(TEXTO FUENTE)
•••••
El Estado no puede meter las narices en lo que sucede en el altar. Si lo hace y la Iglesia lo acepta, la Libertas Ecclesiae se pierde. Si no es libre en el altar, la Iglesia no es libre en ningún otro campo. En estos tiempos nuestros se necesita, por lo tanto, luchar nuevamente por la Libertas Ecclesiae, como en tantas ocasiones en la historia, pero con una gran diferencia: anteriormente era el liderazgo de la Iglesia el que dirigía la batalla, y ahora ya no es así.
En nombre de la Libertas Ecclesiae se fundaron nuevas órdenes religiosas, como la fundada en Cluny. En nombre de la Libertas Ecclesiae, Hildebrando di Soana (es decir, Gregorio VII) excomulgó al Emperador y lo acogió como penitente en Canossa. En nombre de la Libertas Ecclesiae, Bonifacio VIII anticipó la “bofetada” de Anagni con el documento Unam Sanctam. En nombre de la Libertas Ecclesiae, Santa Catalina de Siena insistió en el regreso de los pontífices de Aviñón a Roma. En nombre de la Libertas Ecclesiae, los vandeanos tomaron las armas y muchos sacerdotes fueron masacrados por no aceptar la Constitución Civil del Clero. En nombre de la Libertas Ecclesiae, Pío IX excomulgó al Estado italiano después de Porta Pia, se consideró prisionero y emitió el non expedit. En nombre de la Libertas Ecclesiae, la Iglesia polaca se enfrentó al poder comunista con sacrificio, el cardenal Wyszynski languideció en prisión y Juan Pablo II trabajó por una Europa cristiana. En nombre de la Libertas Ecclesiae, el cardenal Zen todavía defiende hoy la sufrida y verdadera Iglesia católica china.
•••••
(TAREA A REALIZAR)
Reproduce el texto sobre la Libertas Ecclesiae desde "El Estado no" hasta "ya no es así.", ambos incluidos, cambiando "altar" por "templo". Los datos no guardan ninguna relación con el texto.
•••••
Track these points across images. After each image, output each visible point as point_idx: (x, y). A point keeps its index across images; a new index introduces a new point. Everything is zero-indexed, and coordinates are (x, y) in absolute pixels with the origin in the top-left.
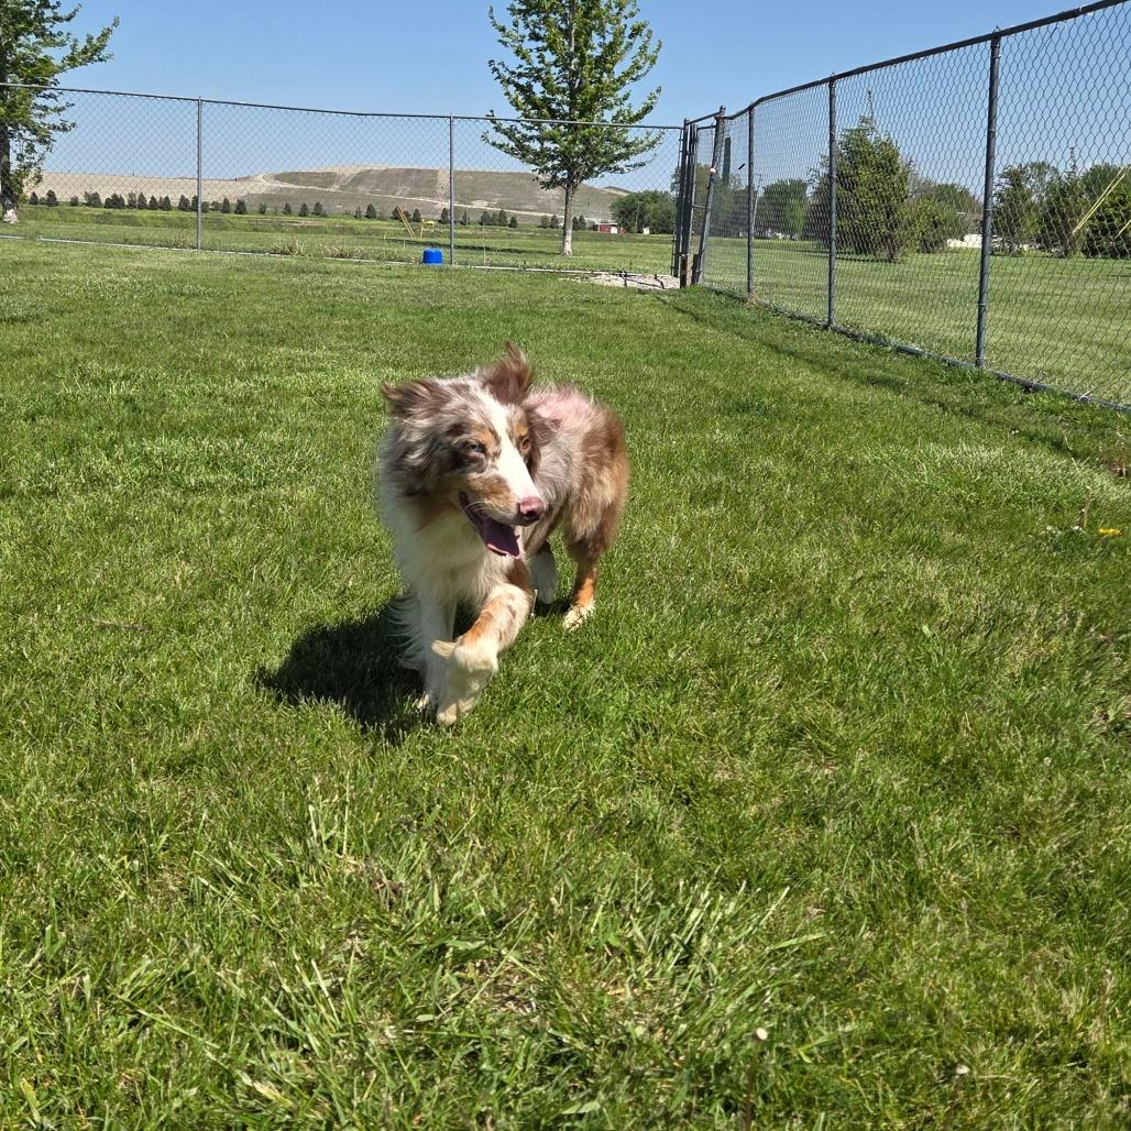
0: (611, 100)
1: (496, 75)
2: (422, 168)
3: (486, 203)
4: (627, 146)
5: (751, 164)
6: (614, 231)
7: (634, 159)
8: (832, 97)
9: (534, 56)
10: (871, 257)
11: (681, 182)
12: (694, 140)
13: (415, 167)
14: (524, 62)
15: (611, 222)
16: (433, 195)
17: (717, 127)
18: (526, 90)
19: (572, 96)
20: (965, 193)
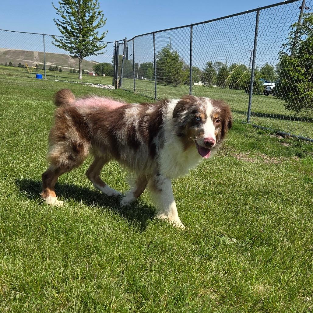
0: (92, 33)
1: (56, 23)
2: (28, 51)
3: (51, 63)
4: (98, 47)
5: (134, 54)
6: (94, 75)
7: (100, 51)
8: (154, 37)
9: (67, 18)
10: (171, 85)
11: (115, 61)
12: (118, 47)
13: (26, 50)
14: (64, 19)
15: (93, 72)
16: (32, 59)
17: (124, 43)
18: (65, 28)
19: (80, 31)
20: (198, 69)
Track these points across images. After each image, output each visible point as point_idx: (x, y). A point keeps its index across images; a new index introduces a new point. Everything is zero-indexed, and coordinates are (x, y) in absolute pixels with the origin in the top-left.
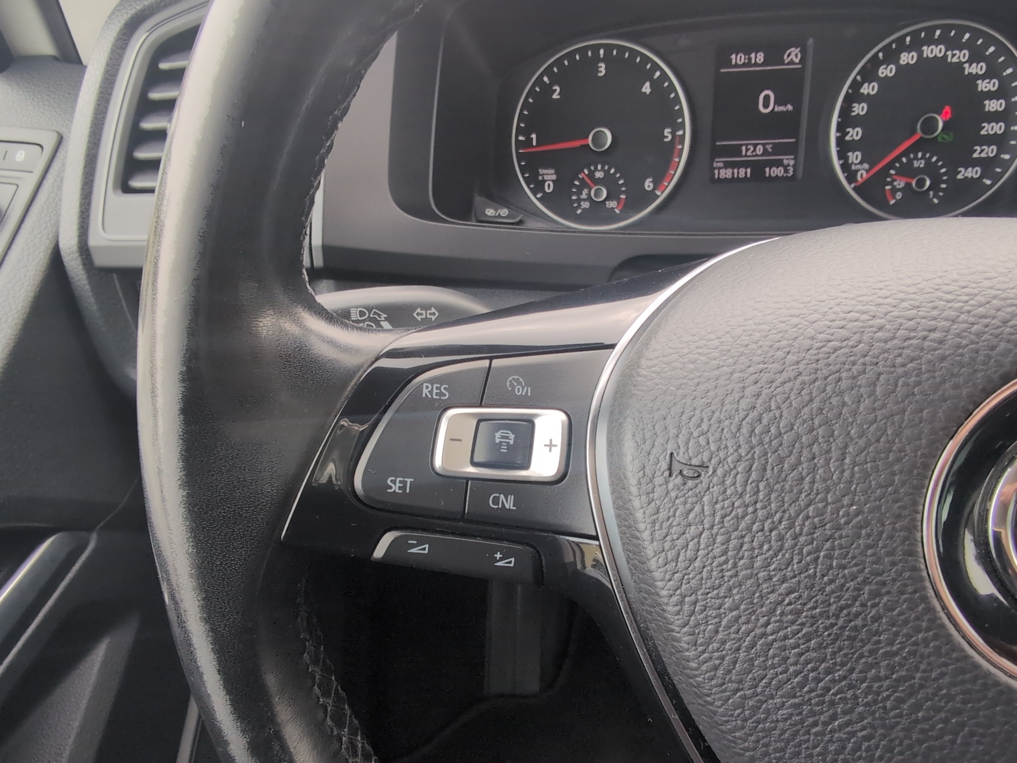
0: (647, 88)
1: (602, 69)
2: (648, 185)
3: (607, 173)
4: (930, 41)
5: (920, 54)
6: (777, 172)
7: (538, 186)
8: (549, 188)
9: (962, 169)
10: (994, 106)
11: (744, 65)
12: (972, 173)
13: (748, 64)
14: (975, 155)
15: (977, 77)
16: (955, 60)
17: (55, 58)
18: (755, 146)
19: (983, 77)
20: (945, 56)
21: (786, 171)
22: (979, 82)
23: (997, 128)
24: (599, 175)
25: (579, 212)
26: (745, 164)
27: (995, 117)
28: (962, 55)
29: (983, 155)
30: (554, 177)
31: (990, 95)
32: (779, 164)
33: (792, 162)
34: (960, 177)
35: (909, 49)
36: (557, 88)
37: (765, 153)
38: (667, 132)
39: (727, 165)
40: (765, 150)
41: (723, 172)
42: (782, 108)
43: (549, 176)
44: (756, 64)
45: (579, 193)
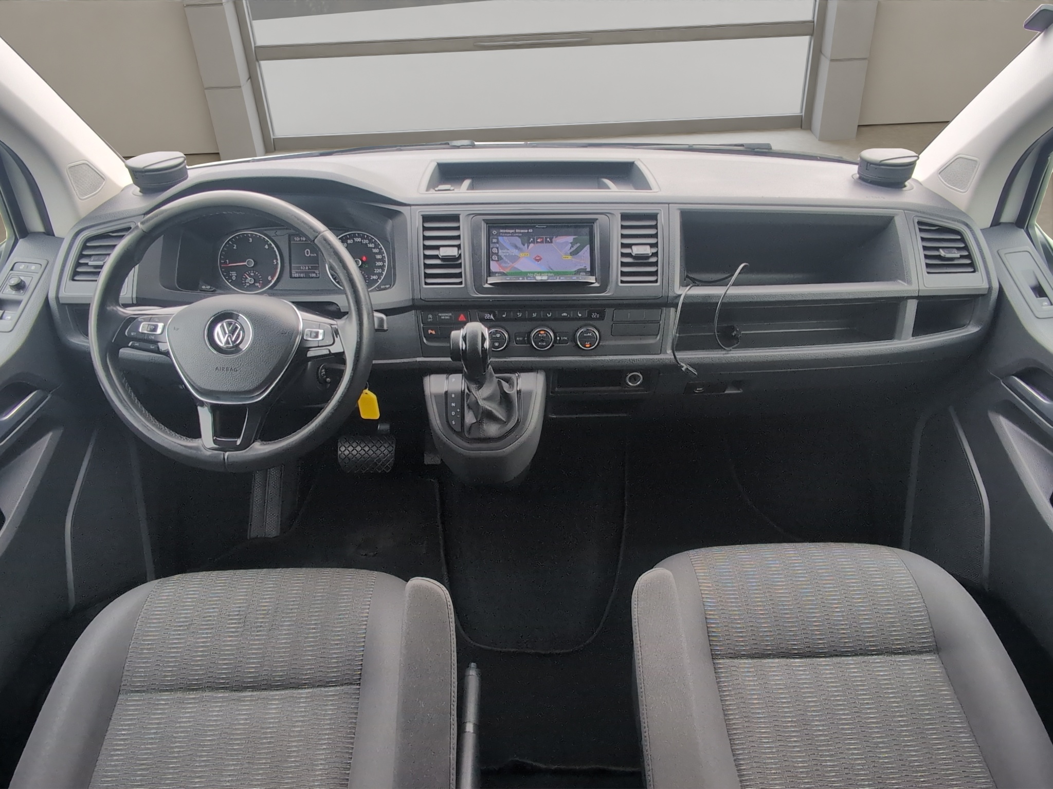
0: (267, 247)
1: (251, 240)
2: (270, 278)
3: (255, 274)
4: (356, 237)
5: (354, 240)
6: (314, 275)
7: (230, 277)
8: (234, 278)
9: (372, 276)
10: (379, 257)
11: (299, 241)
12: (375, 277)
13: (300, 240)
14: (375, 272)
15: (372, 248)
16: (365, 243)
17: (44, 233)
18: (305, 267)
19: (374, 248)
20: (361, 242)
21: (317, 275)
22: (373, 249)
23: (380, 264)
24: (252, 274)
25: (245, 287)
26: (303, 273)
27: (379, 260)
28: (367, 241)
29: (378, 272)
30: (236, 275)
31: (377, 254)
32: (314, 272)
33: (318, 272)
34: (371, 278)
35: (350, 239)
36: (235, 246)
37: (309, 269)
38: (275, 261)
39: (297, 272)
40: (309, 268)
41: (295, 275)
42: (312, 255)
43: (234, 274)
44: (303, 241)
45: (245, 280)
•••••
(SOLUCIÓN DESARROLLADA)
El Estado no puede meter las narices en lo que sucede en el templo. Si lo hace y la Iglesia lo acepta, la Libertas Ecclesiae se pierde. Si no es libre en el templo, la Iglesia no es libre en ningún otro campo. En estos tiempos nuestros se necesita, por lo tanto, luchar nuevamente por la Libertas Ecclesiae, como en tantas ocasiones en la historia, pero con una gran diferencia: anteriormente era el liderazgo de la Iglesia el que dirigía la batalla, y ahora ya no es así.